Teicher was one of the leading real estate developers in Cordoba, the second-most populous city in the country. He was also a former president of JCC Centro Union Israelita and the local chapter of the Zionist Argentina Organization, as well as the local representative of the national Jewish umbrella group DAIA. He was a major backer of the Maimonides school in Cordoba, the second Jewish school in the city.

“He was a marvelous father,” said his son, Gabriel Teicher. “He taught us about three columns in the balance sheet. The classic assets and liabilities. But also a third column, the continuity of the Jewish people.” 

Teicher, who died of COVID on March 21 at the age of 76, was known locally as Tito. 

One of his developments was the Faro del Tajamar project, an apartment complex in central Cordoba. During construction, the remains of a 17th-century irrigation ditch were discovered beneath the property. Despite the increased costs and construction delays, Teicher preserved the discovery and redesigned the building to include it. 

When the tower was completed in 2020, Teicher was recognized by local officials for preserving a site of historical importance. 

Teicher started in the construction business in 1969. In 2005, he started a real estate company that he named Elyon, Hebrew for “supreme.” In speeches, he frequently used Hebrew words. In an address to a trade meeting in 2017, he opened his remarks by discussing the relationship between the Hebrew words for “human” and “earth,” stressing that the human being is the key to add value to land. 

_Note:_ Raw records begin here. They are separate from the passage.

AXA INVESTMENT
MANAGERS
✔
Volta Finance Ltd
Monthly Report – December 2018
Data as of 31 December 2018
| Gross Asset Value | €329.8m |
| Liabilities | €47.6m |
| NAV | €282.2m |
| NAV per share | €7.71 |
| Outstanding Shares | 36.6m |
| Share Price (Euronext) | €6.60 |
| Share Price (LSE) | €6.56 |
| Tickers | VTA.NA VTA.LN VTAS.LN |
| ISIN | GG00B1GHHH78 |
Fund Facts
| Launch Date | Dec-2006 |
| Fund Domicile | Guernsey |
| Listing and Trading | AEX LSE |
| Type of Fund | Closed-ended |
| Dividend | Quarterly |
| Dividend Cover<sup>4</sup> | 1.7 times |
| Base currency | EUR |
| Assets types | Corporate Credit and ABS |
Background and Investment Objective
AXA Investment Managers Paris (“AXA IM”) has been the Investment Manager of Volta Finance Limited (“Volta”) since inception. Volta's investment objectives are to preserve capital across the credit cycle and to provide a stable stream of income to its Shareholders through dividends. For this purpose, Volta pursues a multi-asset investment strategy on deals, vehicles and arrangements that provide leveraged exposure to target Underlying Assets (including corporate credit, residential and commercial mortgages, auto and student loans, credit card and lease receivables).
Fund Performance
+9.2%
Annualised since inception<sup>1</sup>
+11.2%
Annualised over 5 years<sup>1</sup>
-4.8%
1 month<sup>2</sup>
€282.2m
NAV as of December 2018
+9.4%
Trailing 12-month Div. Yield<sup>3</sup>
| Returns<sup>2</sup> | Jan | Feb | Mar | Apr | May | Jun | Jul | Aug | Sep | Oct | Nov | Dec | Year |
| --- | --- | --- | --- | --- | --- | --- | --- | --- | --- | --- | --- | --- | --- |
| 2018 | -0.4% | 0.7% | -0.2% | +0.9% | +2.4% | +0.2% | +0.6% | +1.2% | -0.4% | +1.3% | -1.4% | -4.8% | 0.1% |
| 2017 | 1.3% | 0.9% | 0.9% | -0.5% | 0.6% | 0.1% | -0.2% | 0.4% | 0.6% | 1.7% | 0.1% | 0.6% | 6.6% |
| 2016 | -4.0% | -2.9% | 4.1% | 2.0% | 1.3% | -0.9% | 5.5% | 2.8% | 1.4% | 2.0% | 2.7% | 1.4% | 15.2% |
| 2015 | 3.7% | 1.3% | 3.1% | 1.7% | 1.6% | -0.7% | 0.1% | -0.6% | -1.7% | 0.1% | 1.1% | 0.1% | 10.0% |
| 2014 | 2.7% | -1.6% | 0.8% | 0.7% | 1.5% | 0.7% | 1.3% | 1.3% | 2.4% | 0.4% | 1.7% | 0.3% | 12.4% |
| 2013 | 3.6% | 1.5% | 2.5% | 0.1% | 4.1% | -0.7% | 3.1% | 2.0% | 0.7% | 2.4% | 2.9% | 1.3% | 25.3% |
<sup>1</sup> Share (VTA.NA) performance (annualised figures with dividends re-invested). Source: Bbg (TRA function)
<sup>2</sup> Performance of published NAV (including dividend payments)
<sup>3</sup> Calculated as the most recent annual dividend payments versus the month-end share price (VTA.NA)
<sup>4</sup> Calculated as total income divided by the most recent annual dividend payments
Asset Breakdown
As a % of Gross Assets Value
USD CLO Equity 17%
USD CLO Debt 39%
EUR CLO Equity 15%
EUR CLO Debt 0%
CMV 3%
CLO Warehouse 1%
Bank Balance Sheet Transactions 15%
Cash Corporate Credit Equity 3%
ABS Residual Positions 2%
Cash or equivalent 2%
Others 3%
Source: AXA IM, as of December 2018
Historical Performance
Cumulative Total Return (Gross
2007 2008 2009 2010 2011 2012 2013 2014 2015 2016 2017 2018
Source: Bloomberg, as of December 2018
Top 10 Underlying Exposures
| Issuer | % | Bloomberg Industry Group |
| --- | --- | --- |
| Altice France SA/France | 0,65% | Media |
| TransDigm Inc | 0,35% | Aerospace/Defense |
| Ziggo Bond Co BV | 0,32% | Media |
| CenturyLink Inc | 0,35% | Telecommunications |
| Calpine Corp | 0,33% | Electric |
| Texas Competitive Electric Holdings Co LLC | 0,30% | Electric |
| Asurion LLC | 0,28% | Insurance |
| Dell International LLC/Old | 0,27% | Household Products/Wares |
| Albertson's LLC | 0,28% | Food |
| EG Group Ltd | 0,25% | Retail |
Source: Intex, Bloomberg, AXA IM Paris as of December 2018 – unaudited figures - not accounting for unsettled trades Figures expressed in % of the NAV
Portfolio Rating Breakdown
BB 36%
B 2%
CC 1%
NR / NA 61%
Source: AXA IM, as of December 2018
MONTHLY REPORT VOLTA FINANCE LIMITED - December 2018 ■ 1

“I will always remember many of the projects he strove for, especially when we worked for the unification, in one building, of the primary and secondary school,” said Claudio Epelman, the executive director of the Latin American Jewish Congress. “The improvement of education was one of his goals and he made it.”

Teicher is survived by his wife, Dora Beatriz Grinberg, and three sons: Daniela Carolina, Martin Ariel  and Gabriel Moises.